◆ Исходный отрывок ◆
========================================

Мое, так сказать, вылезанье в действительность из мифа сказок, -
испуганное вылезание в нечто, что, падая прессом, расплющивало: до конца;
предо мною стоял ряд канонов; и - страшный канон: "как у всех"! Он - давил
не меня одного; он давил мою мать; в нем отец ходил как деформированный. В
эти именно первые миги сознания сколькие "Бореньки", сколькие "Танечки" из
возраставших вокруг меня делалися рабами на всю свою жизнь. С не проявленным
ясно, но видным теперь мне инстинктом здоровья, утаивать стал я в канонах
какую-то точку свободы к себе, ощущая в подполье ее; у кого этой не было
точки, тот делался раб еще до представленья о том, что есть рабство; а тот,
кто имел ее, мучился, чувствуя, что конспиратор он; конспирация, правость
бунта - все это потом приходило в сознанье, как мысль; но иметь в себе бунт,
конспирацию и жить в подполье, не зная, что действия жизни такой означают
благое спасение в будущем, - просто ужасно: живешь, ощущая преступность
свою, без вины виноватость, как выросший рог: его надо утаивать.
Лоб мой таким вышел рогом: большим, неприличным; и мама бранила за лоб,
закрывала кудрями; а я, совершивший ужасное преступление "лба", -
содрогался, таился; и чтил это все, что у нас весьма чтилось; но чувствовал,
что почитание мое мне постыло: постылое "чтение"! Я поступал как отец: он
ведь чтил "как у всех", разрушая гротесками "чтенье" свое; но так "чтить" не
мог долго я; я перестал "чтить", но делал вид: почитаю! Это насилье рождало
во мне противодействие страшной силы; и я стал взрывать (уже гимназистом);
но раньше еще я попробовал подражать отцу; стал я пробовать пороть "дичь",
как и он; испугался он:
- Что это, Боренька, право: какое затеял!

========================================

◆ Фрагмент данных ◆

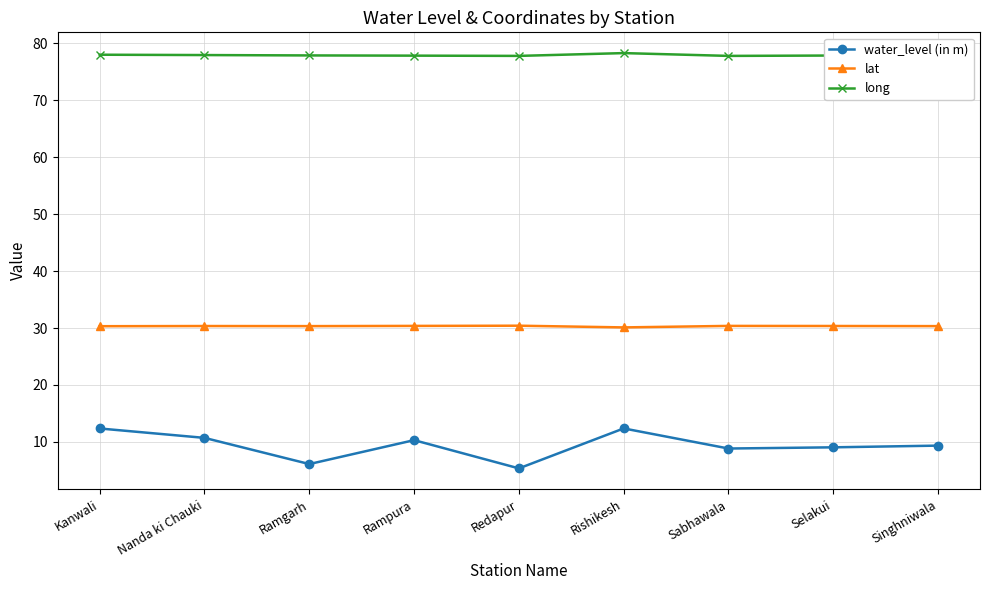

Rank the series at Ramgarh from highest to lowest value.

long, lat, water_level (in m)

========================================

◆ Постановка задачи ◆
Продолжите приведенный выше отрывок о детстве под гнетом канона «как у всех», начав сразу после его последней реплики.

◆ Результат выполнения ◆
И я - прикусил язычок; но запомнил: он - сам порол "дичь"; его "дичь"
каламбуров над бытом блестяща бывала; но рано уже ощутил я всю едкость
трагедии в ней; и позднее, когда декадентом я стал, то заимствовал у отца
"каламбур", но остраннил его в бреды "Симфонии"; остранненье такое есть
передача моих восприятий - его каламбуров.
"Передавали поморы, что... подплывал кит к... берегу Мурмана...
Спросил... любопытный кит глухого... помора: "Как здоровье Рюрика?" И на
недоумение глухого старика добавил: "Лет с тысячу тому назад я подплывал к
этому берегу; у вас царствовал Рюрик в ту пору" ("Симфония")48. Это -
каламбур отца. И тут же рядом: "Тогда же чины... полиции поймали...
протыкателя старух... Он... ораторствовал: "Нас много..." ("Симфония") . Это
уже навеянное стилем каламбуров отца; а вот - итог каламбуров в моем
восприятии: "Все спали... Иные спали, безобразно скорчившись. Иные - разинув
рты. Иные храпели. Иные казались мертвыми. Все спали. В палате для
душевнобольных спали на одинаковых правах со здоровыми" ("Симфония") 50.
Сумма каламбуров плюс сумма почитании того, над чем строились
каламбуры, - давно, еще в ребенке, подытожилась фразою о сумасшедших, спящих
на одинаковых правах со здоровыми; безумие и здоровье в среднем нашего быта
мне подытожились: в мертвый сон.
Отец, прочитавший "Симфонию", не мог не "ужаснуться ею"; но он "ужас"
свой от меня скрыл; и вернул книгу с деланно-бодрым:
- Прочел-с!
Л. Л. Кобылинский (Эллис), в те дни часто у нас бывавший и много
говоривший с отцом вдвоем, уже потом, по
смерти отца, мне рассказывал, как отец, задыхаясь, взял его за ворот
пиджака и не без лукавства выкрикнул:
- А у Бореньки в книге есть эдакая наблюдательность!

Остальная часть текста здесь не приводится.